Nutritional Value (Per Serving)
- Calories: ~450 kcal
- Carbohydrates: ~40g
- Protein: ~28g
- Fat: ~20g
- Fiber: ~5g
FAQs
Can I make this dish ahead of time?
Yes, the lamb tastes even better the next day as the flavours deepen.
What is the best cut of lamb for this recipe?
Lamb shoulder is ideal due to its tenderness after slow cooking.
Can I use instant couscous?
Yes, instant couscous works perfectly and saves time.
How do I keep couscous fluffy?
Use the correct water ratio and fluff it with a fork after resting.
Final Words
Jamie Oliver’s Moroccan lamb with couscous is a satisfying dish that blends rich, slow-cooked flavours with light, fluffy grains. It’s simple enough to prepare yet impressive enough to serve to guests. Once you try it, it becomes a reliable go-to for comforting meals.

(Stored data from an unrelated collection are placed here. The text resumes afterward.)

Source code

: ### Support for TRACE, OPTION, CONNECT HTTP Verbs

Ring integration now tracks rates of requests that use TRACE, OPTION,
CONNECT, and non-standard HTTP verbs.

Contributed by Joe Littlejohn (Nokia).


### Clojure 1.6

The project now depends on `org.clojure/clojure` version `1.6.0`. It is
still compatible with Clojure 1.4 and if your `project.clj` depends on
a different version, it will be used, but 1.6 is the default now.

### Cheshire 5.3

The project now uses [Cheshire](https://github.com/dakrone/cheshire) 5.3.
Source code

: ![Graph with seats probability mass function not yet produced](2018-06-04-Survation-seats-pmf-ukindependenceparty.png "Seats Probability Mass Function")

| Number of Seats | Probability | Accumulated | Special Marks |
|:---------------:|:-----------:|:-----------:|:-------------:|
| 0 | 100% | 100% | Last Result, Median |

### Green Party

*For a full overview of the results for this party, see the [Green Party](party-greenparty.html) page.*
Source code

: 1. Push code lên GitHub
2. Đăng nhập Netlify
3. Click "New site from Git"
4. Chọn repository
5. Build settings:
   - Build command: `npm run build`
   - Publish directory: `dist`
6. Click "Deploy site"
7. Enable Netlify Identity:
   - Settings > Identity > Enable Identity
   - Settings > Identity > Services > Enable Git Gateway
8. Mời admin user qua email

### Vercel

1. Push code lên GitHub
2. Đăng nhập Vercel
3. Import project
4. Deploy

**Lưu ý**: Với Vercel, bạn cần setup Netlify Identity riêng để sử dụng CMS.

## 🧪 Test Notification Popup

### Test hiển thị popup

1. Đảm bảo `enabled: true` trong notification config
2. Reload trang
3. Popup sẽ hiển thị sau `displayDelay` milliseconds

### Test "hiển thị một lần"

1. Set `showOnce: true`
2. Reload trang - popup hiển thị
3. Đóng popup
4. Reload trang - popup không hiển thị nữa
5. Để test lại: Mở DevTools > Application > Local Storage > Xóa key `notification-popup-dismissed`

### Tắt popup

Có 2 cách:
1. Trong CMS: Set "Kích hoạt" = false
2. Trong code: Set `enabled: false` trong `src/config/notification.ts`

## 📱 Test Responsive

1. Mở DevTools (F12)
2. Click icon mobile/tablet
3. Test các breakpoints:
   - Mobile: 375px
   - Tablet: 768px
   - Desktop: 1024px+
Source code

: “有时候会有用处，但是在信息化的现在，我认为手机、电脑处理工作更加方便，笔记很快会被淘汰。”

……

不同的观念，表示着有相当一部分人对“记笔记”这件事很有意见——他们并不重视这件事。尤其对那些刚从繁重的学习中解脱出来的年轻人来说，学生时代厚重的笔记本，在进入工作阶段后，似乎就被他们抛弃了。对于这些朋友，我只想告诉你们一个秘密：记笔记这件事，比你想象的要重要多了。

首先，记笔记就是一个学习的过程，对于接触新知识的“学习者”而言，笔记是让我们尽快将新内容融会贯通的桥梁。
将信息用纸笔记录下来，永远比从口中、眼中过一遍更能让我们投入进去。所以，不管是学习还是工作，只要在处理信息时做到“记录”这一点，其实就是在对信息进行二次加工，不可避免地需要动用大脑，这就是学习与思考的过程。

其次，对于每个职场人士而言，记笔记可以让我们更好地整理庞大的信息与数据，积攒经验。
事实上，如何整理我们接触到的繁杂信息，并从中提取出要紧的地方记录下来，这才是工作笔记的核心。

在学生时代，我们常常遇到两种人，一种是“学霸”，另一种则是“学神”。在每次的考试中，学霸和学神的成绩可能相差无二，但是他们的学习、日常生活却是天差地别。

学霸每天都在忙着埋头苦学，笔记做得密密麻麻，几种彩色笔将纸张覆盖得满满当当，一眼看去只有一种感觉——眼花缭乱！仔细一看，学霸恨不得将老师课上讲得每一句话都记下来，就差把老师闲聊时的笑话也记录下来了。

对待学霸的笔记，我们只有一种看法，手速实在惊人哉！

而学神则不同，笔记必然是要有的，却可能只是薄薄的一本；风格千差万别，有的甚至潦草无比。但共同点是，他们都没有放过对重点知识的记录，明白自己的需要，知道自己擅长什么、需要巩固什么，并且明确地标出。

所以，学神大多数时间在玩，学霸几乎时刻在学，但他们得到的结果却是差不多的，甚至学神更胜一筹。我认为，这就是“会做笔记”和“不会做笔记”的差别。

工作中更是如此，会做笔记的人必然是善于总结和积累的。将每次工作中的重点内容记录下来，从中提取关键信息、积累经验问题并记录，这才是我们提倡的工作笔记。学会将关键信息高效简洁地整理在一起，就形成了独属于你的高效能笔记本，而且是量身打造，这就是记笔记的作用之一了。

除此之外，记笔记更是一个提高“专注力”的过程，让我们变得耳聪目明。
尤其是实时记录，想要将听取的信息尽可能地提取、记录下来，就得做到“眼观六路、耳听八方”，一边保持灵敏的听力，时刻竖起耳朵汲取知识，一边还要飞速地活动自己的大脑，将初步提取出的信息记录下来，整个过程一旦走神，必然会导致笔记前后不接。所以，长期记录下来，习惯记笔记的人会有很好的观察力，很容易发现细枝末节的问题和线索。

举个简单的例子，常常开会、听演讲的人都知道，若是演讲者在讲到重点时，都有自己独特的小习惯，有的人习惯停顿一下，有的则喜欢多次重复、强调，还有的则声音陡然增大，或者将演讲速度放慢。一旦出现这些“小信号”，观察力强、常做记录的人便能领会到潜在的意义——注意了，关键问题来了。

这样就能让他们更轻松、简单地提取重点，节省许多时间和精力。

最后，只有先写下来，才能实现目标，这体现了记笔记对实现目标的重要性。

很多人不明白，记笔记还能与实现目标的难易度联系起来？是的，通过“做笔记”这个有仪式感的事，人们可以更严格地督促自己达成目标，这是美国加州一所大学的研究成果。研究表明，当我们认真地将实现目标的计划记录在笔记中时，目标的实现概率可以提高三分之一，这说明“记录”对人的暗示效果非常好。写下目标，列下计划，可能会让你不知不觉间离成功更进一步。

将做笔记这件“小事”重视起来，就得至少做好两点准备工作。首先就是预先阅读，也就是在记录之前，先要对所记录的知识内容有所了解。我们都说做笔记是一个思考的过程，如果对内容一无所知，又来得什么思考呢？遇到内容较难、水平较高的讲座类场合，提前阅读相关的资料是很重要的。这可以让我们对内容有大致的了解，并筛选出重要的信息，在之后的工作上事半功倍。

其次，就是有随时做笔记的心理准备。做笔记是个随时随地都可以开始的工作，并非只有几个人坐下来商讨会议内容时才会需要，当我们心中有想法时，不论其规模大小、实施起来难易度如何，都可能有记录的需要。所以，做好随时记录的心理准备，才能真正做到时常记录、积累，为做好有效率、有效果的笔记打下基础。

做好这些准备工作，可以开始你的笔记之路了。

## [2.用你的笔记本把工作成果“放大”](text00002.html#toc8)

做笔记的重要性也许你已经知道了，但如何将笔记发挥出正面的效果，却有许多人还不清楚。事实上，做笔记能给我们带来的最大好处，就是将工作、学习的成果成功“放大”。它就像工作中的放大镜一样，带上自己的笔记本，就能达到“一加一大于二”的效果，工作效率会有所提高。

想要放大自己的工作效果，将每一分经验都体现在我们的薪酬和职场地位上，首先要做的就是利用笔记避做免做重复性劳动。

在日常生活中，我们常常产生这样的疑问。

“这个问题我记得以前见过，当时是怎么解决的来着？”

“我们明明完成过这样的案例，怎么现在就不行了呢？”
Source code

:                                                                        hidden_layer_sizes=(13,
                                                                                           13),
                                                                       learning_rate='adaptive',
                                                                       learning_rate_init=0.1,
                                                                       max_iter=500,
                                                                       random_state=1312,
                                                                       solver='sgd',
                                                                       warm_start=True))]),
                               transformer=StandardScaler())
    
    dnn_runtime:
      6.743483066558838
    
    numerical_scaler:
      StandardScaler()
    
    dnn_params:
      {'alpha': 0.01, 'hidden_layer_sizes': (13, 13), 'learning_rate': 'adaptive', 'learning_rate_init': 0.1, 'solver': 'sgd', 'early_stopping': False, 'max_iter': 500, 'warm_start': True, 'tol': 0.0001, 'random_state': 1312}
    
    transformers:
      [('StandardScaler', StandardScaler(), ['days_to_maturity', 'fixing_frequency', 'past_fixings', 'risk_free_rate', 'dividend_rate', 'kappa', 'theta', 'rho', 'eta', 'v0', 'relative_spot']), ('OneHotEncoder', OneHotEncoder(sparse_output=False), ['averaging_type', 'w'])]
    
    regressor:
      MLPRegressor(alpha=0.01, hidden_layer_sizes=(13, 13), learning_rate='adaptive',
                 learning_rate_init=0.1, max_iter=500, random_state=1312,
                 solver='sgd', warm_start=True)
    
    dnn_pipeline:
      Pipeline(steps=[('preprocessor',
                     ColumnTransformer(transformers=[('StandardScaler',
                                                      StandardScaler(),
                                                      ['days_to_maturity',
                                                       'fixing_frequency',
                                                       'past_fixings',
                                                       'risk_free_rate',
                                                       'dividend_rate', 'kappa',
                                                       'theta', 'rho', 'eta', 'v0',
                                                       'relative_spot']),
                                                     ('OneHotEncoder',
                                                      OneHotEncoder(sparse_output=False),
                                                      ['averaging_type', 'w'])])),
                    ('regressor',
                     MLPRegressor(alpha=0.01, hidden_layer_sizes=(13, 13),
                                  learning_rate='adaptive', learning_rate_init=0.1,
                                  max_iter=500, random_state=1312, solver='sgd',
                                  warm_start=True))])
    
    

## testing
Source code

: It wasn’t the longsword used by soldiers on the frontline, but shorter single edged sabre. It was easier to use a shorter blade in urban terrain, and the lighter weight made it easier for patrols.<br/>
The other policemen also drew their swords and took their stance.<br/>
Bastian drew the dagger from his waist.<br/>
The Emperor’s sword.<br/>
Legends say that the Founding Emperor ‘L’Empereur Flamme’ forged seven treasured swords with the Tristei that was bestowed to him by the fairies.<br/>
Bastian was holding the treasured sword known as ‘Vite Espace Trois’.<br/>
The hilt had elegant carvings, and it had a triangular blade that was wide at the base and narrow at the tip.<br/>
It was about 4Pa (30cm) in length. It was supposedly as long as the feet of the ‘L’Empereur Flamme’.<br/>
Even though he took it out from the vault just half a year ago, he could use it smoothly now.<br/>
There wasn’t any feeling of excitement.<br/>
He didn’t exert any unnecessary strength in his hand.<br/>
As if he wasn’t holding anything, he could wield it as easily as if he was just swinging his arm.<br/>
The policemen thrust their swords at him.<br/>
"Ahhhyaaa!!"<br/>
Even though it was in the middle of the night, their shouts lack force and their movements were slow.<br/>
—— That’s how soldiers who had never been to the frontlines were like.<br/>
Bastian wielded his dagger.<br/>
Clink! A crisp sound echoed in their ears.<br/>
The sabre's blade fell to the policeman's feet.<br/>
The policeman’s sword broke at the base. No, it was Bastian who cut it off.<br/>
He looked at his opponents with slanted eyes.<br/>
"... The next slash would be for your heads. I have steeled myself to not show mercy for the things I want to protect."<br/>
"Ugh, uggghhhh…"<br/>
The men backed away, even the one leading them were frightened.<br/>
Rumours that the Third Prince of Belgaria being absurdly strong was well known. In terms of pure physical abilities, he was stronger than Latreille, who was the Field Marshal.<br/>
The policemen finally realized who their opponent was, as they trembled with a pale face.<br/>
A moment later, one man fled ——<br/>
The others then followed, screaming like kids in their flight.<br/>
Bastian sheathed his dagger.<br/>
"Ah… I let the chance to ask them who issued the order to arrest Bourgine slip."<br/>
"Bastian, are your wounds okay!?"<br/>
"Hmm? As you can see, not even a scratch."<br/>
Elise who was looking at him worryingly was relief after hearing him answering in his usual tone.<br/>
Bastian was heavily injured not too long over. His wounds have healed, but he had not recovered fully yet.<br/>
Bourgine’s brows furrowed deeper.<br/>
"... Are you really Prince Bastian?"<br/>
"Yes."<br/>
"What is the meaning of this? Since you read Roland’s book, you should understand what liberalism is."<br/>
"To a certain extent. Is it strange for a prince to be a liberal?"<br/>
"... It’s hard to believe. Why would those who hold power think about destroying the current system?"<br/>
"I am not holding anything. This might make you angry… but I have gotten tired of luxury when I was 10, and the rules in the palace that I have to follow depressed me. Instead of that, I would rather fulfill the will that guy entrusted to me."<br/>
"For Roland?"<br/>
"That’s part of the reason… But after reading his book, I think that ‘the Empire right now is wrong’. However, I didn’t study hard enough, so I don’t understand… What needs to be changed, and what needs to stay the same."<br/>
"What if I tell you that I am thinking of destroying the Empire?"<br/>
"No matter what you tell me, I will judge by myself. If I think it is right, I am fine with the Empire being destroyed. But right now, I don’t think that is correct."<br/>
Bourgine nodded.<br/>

More recipes to add to your list
- Jamie Oliver Vegetable Curry with Coconut Milk
- Jamie Oliver Thai Red Curry
- Jamie Oliver cauliflower curry 15 minute Meals
Jamie Oliver Moroccan Lamb with Couscous
Jamie Oliver’s Moroccan lamb with couscous is a slow-cooked lamb dish flavored with spices and served over or alongside couscous, creating a hearty, aromatic meal inspired by North African cuisine.
- Prep Time: 15
- Cook Time: 75
- Total Time: 1 hour 30 minutes
- Yield: 4 1x
- Category: Main Course
- Method: Slow Simmering
- Cuisine: Moroccan
Ingredients
For the Lamb
- 500g lamb (shoulder or leg, cut into chunks)
- 1 onion (chopped)
- 2 cloves garlic (minced)
- 1 tablespoon ginger (grated)
- 1 teaspoon cumin
- 1 teaspoon paprika
- ½ teaspoon cinnamon
- 1 can (400g) chopped tomatoes
- 250ml stock
- 2 tablespoons olive oil
- Salt and pepper (to taste)
Optional additions:
- Dried apricots or raisins
- Fresh coriander or parsley
For the Couscous
- 200g couscous
- 250ml hot stock or water
- 1 tablespoon olive oil or butter
- Pinch of salt
- Fresh herbs (optional)
Instructions
Heat olive oil in a large pot. Add lamb pieces and brown on all sides, then remove and set aside.
In the same pot, sauté chopped onion until soft.
Stir in garlic and ginger, cooking until fragrant.
Add cumin, paprika, and cinnamon. Cook briefly to release aroma.
Return lamb to the pot, then add chopped tomatoes and stock. Mix well.
Cover and cook on low heat for 60–75 minutes until the lamb is tender.
Place couscous in a bowl, pour over hot stock, cover, and let it sit for 5 minutes. Fluff with a fork and mix in olive oil or butter.
Serve the lamb over couscous, garnish with herbs, and enjoy.